Le Baromètre santé 2014 récemment publié montre par ailleurs des résultats encourageants, puisque la prévalence tabagique est passée de de 29,1 % en 2010 à 28,2 % en 2014. Cependant, la France est toujours l’un des mauvais élèves en Europe et cette légère baisse ne doit pas maquer des chiffres toujours préoccupants. 17,8 % des femmes fument toujours au troisième trimestre de leur grossesse, 37,8 % des ouvriers fument chaque jour – contre 18,9 % des cadres.
La protection de la santé publique est un principe à valeur constitutionnelle ; la poursuite de cet objectif doit néanmoins obéir au principe de proportionnalité et, en cela, respecter un autre principe à valeur constitutionnelle également protégé par le traité fondateur de l’Union Européenne : le droit de propriété.
Si le statut quo ne suffit plus, la proposition d’instauration d’un paquet neutre, qui interdirait toute forme d’expression de la marque, apparaît excessive.
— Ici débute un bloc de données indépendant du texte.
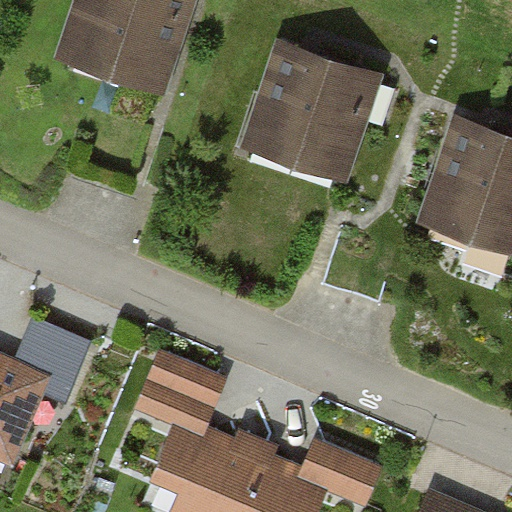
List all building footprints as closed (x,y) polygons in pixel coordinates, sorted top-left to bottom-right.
[(198,0),(73,0),(54,59),(166,96),(198,0)] [(384,73),(275,40),(240,155),(349,188),(384,73)] [(511,135),(454,116),(418,224),(511,255),(511,135)] [(0,460),(4,463),(36,392),(68,406),(95,345),(30,317),(11,358),(0,352),(0,460)] [(303,465),(207,424),(226,379),(159,350),(134,409),(164,421),(141,474),(175,489),(165,511),(312,511),(323,487),(366,506),(384,466),(315,436),(303,465)] [(489,511),(427,487),(416,511),(489,511)]
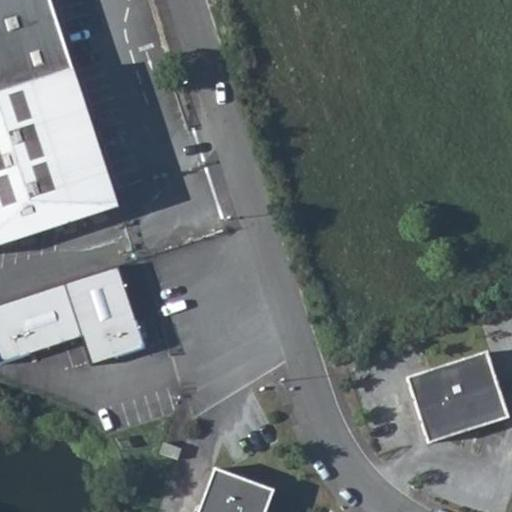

Outre le problème juridique lié à l’atteinte démesurée et disproportionnée aux droits des marques, brevets, modèles et dessins, l’instauration de ce paquet ne serait pas financièrement neutre pour l’Etat : la privation d’exercice du droit des marques obligerait d’abord à une indemnisation des cigarettiers, estimée à 20 milliards d’euros au moins. De plus, la France courrait le risque d’une condamnation par l’Organisation Mondiale du Commerce (OMC). Enfin et surtout, il y a fort à parier que des produits français subiraient des représailles par des pays tiers. L’Indonésie a par exemple menacé d’imposer un emballage neutre sur l’alcool australien après l’instauration du paquet neutre chez ses voisins.
Par ailleurs, le recul sur l’expérience menée depuis décembre 2012 par l’Australie est beaucoup trop faible pour que des conclusions définitives – et a fortiori positives - puissent en être tirées.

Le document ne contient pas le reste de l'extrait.